Repeat verbatim the lines of the data below, beginning with the line containing "atendimento." and continuing to the end.

▼

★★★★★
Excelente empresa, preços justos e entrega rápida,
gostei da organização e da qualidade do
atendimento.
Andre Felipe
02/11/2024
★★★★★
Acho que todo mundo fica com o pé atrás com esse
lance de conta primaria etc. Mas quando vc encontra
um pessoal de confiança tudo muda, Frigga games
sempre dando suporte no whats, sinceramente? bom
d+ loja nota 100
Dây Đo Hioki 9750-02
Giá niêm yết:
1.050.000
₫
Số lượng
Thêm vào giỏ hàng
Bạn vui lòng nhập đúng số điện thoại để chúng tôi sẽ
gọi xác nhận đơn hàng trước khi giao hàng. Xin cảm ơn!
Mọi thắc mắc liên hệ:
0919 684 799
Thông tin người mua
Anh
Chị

▲

### Result of the exercise
atendimento.
Andre Felipe
02/11/2024
★★★★★
Acho que todo mundo fica com o pé atrás com esse
lance de conta primaria etc. Mas quando vc encontra
um pessoal de confiança tudo muda, Frigga games
sempre dando suporte no whats, sinceramente? bom
d+ loja nota 100
Dây Đo Hioki 9750-02
Giá niêm yết:
1.050.000
₫
Số lượng
Thêm vào giỏ hàng
Bạn vui lòng nhập đúng số điện thoại để chúng tôi sẽ
gọi xác nhận đơn hàng trước khi giao hàng. Xin cảm ơn!
Mọi thắc mắc liên hệ:
0919 684 799
Thông tin người mua
Anh
Chị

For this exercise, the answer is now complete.